Friday, December 10, 2010

Divorce is Hard On Children

My weeks vacation time is almost over.  So what have I been doing with my time off, you say?
Well...  it started off with my bad back.  I was in agony for the first couple of days so that doesn't even count.

My main purpose for this week off was to work on my memoir and get it close to being finished.  Every day I lounged around with no makeup on  and and still in my pj's at noon, it was heavenly.

For those of you who don't know, my hubby Gary has been a victim of parental alienation and was drug through the most horrible four years worth of hell imaginable....  And I have been working on a book for almost that long.

Divorce is hard on children, but when one goes through what his daughter Athena went through - this is child abuse.    My  book is about divorce and it's sting on our children.  It's about mistakes made and lessons learned.  The Title: Gracie's Diary, A Memoir.  It is 76,000 + words.
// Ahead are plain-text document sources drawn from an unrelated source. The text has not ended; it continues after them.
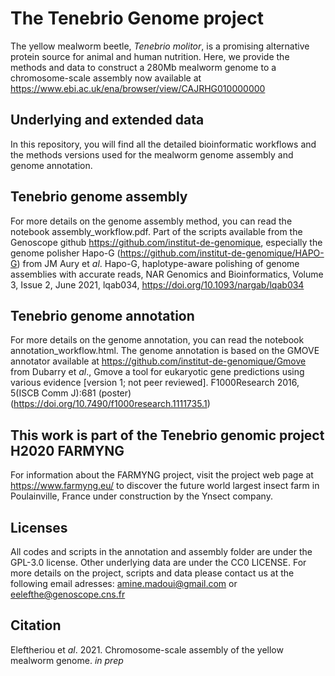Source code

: # The Tenebrio Genome project
The yellow mealworm beetle, <i>Tenebrio molitor</i>, is a promising alternative protein source for animal and human nutrition. Here, we provide the methods and data to construct a 280Mb mealworm genome to a chromosome-scale assembly now available at https://www.ebi.ac.uk/ena/browser/view/CAJRHG010000000

## Underlying and extended data
In this repository, you will find all the detailed bioinformatic workflows and the methods versions used for the mealworm genome assembly and genome annotation.

## Tenebrio genome assembly
For more details on the genome assembly method, you can read the notebook assembly_workflow.pdf. Part of the scripts available from the Genoscope github https://github.com/institut-de-genomique, especially the genome polisher Hapo-G (https://github.com/institut-de-genomique/HAPO-G) from JM Aury et <i>al</i>. Hapo-G, haplotype-aware polishing of genome assemblies with accurate reads, NAR Genomics and Bioinformatics, Volume 3, Issue 2, June 2021, lqab034, https://doi.org/10.1093/nargab/lqab034

## Tenebrio genome annotation
For more details on the genome annotation, you can read the notebook annotation_workflow.html. The genome annotation is based on the GMOVE annotator available at https://github.com/institut-de-genomique/Gmove from Dubarry et <i>al</i>., Gmove a tool for eukaryotic gene predictions using various evidence [version 1; not peer reviewed]. F1000Research 2016, 5(ISCB Comm J):681 (poster) (https://doi.org/10.7490/f1000research.1111735.1) 

## This work is part of the Tenebrio genomic project H2020 FARMYNG
For information about the FARMYNG project, visit the project web page at https://www.farmyng.eu/ to discover the future world largest insect farm in Poulainville, France under construction by the Ynsect company.

## Licenses
All codes and scripts in the annotation and assembly folder are under the GPL-3.0 license. Other underlying data are under the CC0 LICENSE. For more details on the project, scripts and data please contact us at the following email adresses: amine.madoui@gmail.com or eelefthe@genoscope.cns.fr

## Citation
Eleftheriou et <i>al</i>. 2021. Chromosome-scale assembly of the yellow mealworm genome. <i> in prep</i>


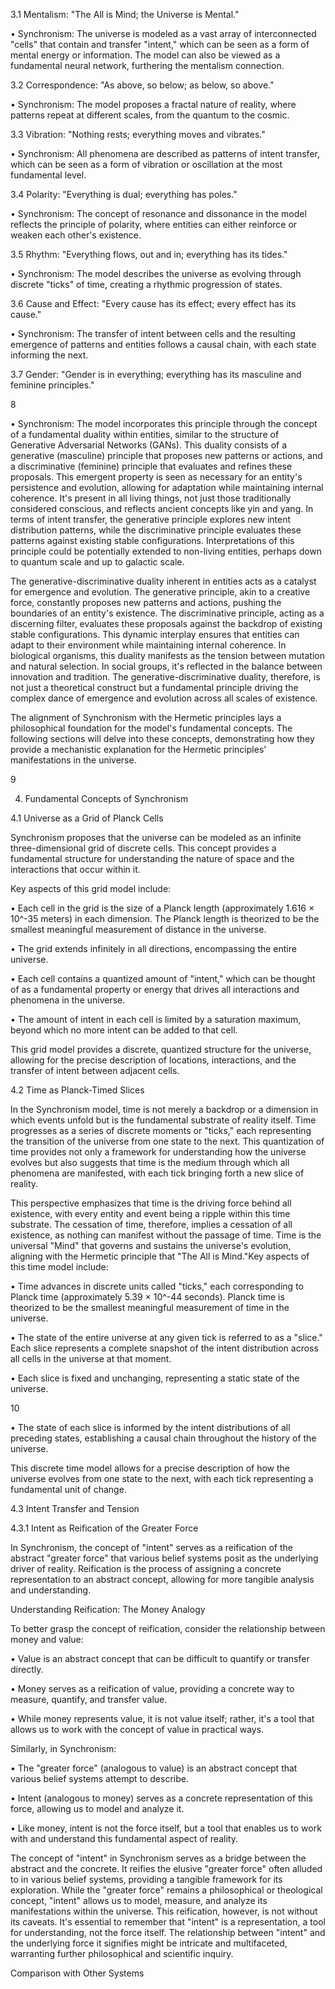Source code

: 3.1 Mentalism: "The All is Mind; the Universe is Mental." 

• 
Synchronism: The universe is modeled as a vast array of interconnected "cells" that 
contain and transfer "intent," which can be seen as a form of mental energy or 
information. The model can also be viewed as a fundamental neural network, furthering 
the mentalism connection. 

3.2 Correspondence: "As above, so below; as below, so above." 

• 
Synchronism: The model proposes a fractal nature of reality, where patterns repeat at 
different scales, from the quantum to the cosmic. 

3.3 Vibration: "Nothing rests; everything moves and vibrates." 

• 
Synchronism: All phenomena are described as patterns of intent transfer, which can be 
seen as a form of vibration or oscillation at the most fundamental level. 

3.4 Polarity: "Everything is dual; everything has poles." 

• 
Synchronism: The concept of resonance and dissonance in the model reflects the 
principle of polarity, where entities can either reinforce or weaken each other's existence. 

3.5 Rhythm: "Everything flows, out and in; everything has its tides." 

• 
Synchronism: The model describes the universe as evolving through discrete "ticks" of 
time, creating a rhythmic progression of states. 

3.6 Cause and Effect: "Every cause has its effect; every effect has its cause." 

• 
Synchronism: The transfer of intent between cells and the resulting emergence of patterns 
and entities follows a causal chain, with each state informing the next. 

3.7 Gender: "Gender is in everything; everything has its masculine and feminine 
principles." 

8 
 

• 
Synchronism: The model incorporates this principle through the concept of a 
fundamental duality within entities, similar to the structure of Generative Adversarial 
Networks (GANs). This duality consists of a generative (masculine) principle that 
proposes new patterns or actions, and a discriminative (feminine) principle that evaluates 
and refines these proposals. This emergent property is seen as necessary for an entity's 
persistence and evolution, allowing for adaptation while maintaining internal coherence. 
It's present in all living things, not just those traditionally considered conscious, and 
reflects ancient concepts like yin and yang. In terms of intent transfer, the generative 
principle explores new intent distribution patterns, while the discriminative principle 
evaluates these patterns against existing stable configurations. Interpretations of this 
principle could be potentially extended to non-living entities, perhaps down to quantum 
scale and up to galactic scale. 

The generative-discriminative duality inherent in entities acts as a catalyst for emergence and 
evolution. The generative principle, akin to a creative force, constantly proposes new patterns 
and actions, pushing the boundaries of an entity's existence. The discriminative principle, acting 
as a discerning filter, evaluates these proposals against the backdrop of existing stable 
configurations. This dynamic interplay ensures that entities can adapt to their environment while 
maintaining internal coherence. In biological organisms, this duality manifests as the tension 
between mutation and natural selection. In social groups, it's reflected in the balance between 
innovation and tradition. The generative-discriminative duality, therefore, is not just a theoretical 
construct but a fundamental principle driving the complex dance of emergence and evolution 
across all scales of existence. 

The alignment of Synchronism with the Hermetic principles lays a philosophical foundation for 
the model's fundamental concepts. The following sections will delve into these concepts, 
demonstrating how they provide a mechanistic explanation for the Hermetic principles' 
manifestations in the universe. 

 

 
 

9 
 

4. Fundamental Concepts of Synchronism 

4.1 Universe as a Grid of Planck Cells 

Synchronism proposes that the universe can be modeled as an infinite three-dimensional grid of 
discrete cells. This concept provides a fundamental structure for understanding the nature of 
space and the interactions that occur within it. 

Key aspects of this grid model include: 

• 
Each cell in the grid is the size of a Planck length (approximately 1.616 × 10^-35 meters) 
in each dimension. The Planck length is theorized to be the smallest meaningful 
measurement of distance in the universe. 

• 
The grid extends infinitely in all directions, encompassing the entire universe. 

• 
Each cell contains a quantized amount of "intent," which can be thought of as a 
fundamental property or energy that drives all interactions and phenomena in the 
universe. 

• 
The amount of intent in each cell is limited by a saturation maximum, beyond which no 
more intent can be added to that cell. 

This grid model provides a discrete, quantized structure for the universe, allowing for the precise 
description of locations, interactions, and the transfer of intent between adjacent cells. 

4.2 Time as Planck-Timed Slices 

In the Synchronism model, time is not merely a backdrop or a dimension in which events unfold 
but is the fundamental substrate of reality itself. Time progresses as a series of discrete moments 
or "ticks," each representing the transition of the universe from one state to the next. This 
quantization of time provides not only a framework for understanding how the universe evolves 
but also suggests that time is the medium through which all phenomena are manifested, with 
each tick bringing forth a new slice of reality. 

This perspective emphasizes that time is the driving force behind all existence, with every entity 
and event being a ripple within this time substrate. The cessation of time, therefore, implies a 
cessation of all existence, as nothing can manifest without the passage of time. Time is the 
universal "Mind" that governs and sustains the universe's evolution, aligning with the Hermetic 
principle that "The All is Mind."Key aspects of this time model include: 

• 
Time advances in discrete units called "ticks," each corresponding to Planck time 
(approximately 5.39 × 10^-44 seconds). Planck time is theorized to be the smallest 
meaningful measurement of time in the universe. 

• 
The state of the entire universe at any given tick is referred to as a "slice." Each slice 
represents a complete snapshot of the intent distribution across all cells in the universe at 
that moment. 

• 
Each slice is fixed and unchanging, representing a static state of the universe. 

10 
 

• 
The state of each slice is informed by the intent distributions of all preceding states, 
establishing a causal chain throughout the history of the universe. 

This discrete time model allows for a precise description of how the universe evolves from one 
state to the next, with each tick representing a fundamental unit of change. 

4.3 Intent Transfer and Tension 

4.3.1 Intent as Reification of the Greater Force 

In Synchronism, the concept of "intent" serves as a reification of the abstract "greater force" that 
various belief systems posit as the underlying driver of reality. Reification is the process of 
assigning a concrete representation to an abstract concept, allowing for more tangible analysis 
and understanding. 

Understanding Reification: The Money Analogy 

To better grasp the concept of reification, consider the relationship between money and value: 

• 
Value is an abstract concept that can be difficult to quantify or transfer directly. 

• 
Money serves as a reification of value, providing a concrete way to measure, quantify, 
and transfer value. 

• 
While money represents value, it is not value itself; rather, it's a tool that allows us to 
work with the concept of value in practical ways. 

Similarly, in Synchronism: 

• 
The "greater force" (analogous to value) is an abstract concept that various belief systems 
attempt to describe. 

• 
Intent (analogous to money) serves as a concrete representation of this force, allowing us 
to model and analyze it. 

• 
Like money, intent is not the force itself, but a tool that enables us to work with and 
understand this fundamental aspect of reality. 

The concept of "intent" in Synchronism serves as a bridge between the abstract and the concrete. 
It reifies the elusive "greater force" often alluded to in various belief systems, providing a 
tangible framework for its exploration. While the "greater force" remains a philosophical or 
theological concept, "intent" allows us to model, measure, and analyze its manifestations within 
the universe. This reification, however, is not without its caveats. It's essential to remember that 
"intent" is a representation, a tool for understanding, not the force itself. The relationship 
between "intent" and the underlying force it signifies might be intricate and multifaceted, 
warranting further philosophical and scientific inquiry. 

Comparison with Other Systems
My book will be published.  It may not be a best seller,  but it's the only thing I have to offer my hubby that even comes close to healing some of the hurt.  I've worked on it for the past 3+ years because after watching what was going on and not being able to help,  I needed to have some kind of an outlet.

 Through writing this book, I've discovered why divorce is wrong (in most cases)... including my own.    This book tells it like it is.

Enjoy a random excerpt:

Chapter Nine

How Much Is That Going to Cost?

     Gracie had been a member of our family for over six months and still didn’t get the house-training thing.  When she had to go, she mostly did it on the floor.  Knowing it was something that caused me to go into a soft rage, she started doing it secretly.  Random yellow spots were showing up mysteriously on the white carpet under the coffee table and behind the chairs in corners.  Every time we discovered a new stain Gary reminded me of the cost of the carpet.  
      The Money Pit with Tom Hanks and Shelley Long was one of my favorite comedies of all time.  But what I wasn’t finding amusing was the connection we were starting to make with that movie, as we began to fix what was broken in our new bargain home. 
     One of Gary’s biggest peeves was the mindless electrical wiring throughout the house and into the basement, apparently one of those West Virginia specials.  The kitchen switches turned the basement lights on and the living room switch turned the kitchen light on. After all this time we weren’t quite sure what the basement switches were for.  It was a real mess, and would have to be rewired.  Gary’s words were sounding like a broken record.   “I wonder how much all this is going to cost…”
      I tossed my right foot over the gate that separated the kitchen and living room, careful not to spill my hot tea, and down I went. You’d think Gracie would be used to us falling all over the place, but away she ran cowering into her cage in the far side of the kitchen.
     “Ouch!”  I muttered.  Trying to keep from crying, and pulling myself up off the floor, I bit my lip and said softly, “Darn gate.”  After locking Gracie in her cage I started to clean up the shattered glass and tea that had made its way throughout two thirds of the kitchen and part of the living room.  Gary walked out from the bedroom slowly with his hands in his pockets.
    “Are you okay?” he asked.
    “I’m fine.” 
    “You need to be more careful.”
     Both of us were collecting bruises.   From the made-for-midgets carport to the makeshift gate that kept Gracie from destroying the house, our home had become a danger zone. 
     Early March winds lashed across the West Virginia hills causing spotted electrical outages around town. We were lucky that ours stayed on, but not so lucky when green shingles blew off the roof, scattering across the front yard, and rain was in the not too distant forecast.
     It seemed that no one was excited to tackle work in this wild and wonderful state, particularly in our location.  Whatever the case, good help was hard to find.  Gary made a few phone calls, then headed for the roof to put up a temporary covering before the bad weather hit.  He spent most of the night and early morning hours working through the howling winds and fierce raindrops, and when he finished, a blue tarp promised temporary safety from the nasty weather.  After four failed attempts at getting a roofer in, we were able to schedule one for three weeks.  We hoped the tarp would hold until then.   
     We had barely enough time to ask “What next?” when the heavy rains came and washed mounds of water and dirt down the hill and onto our cement porch.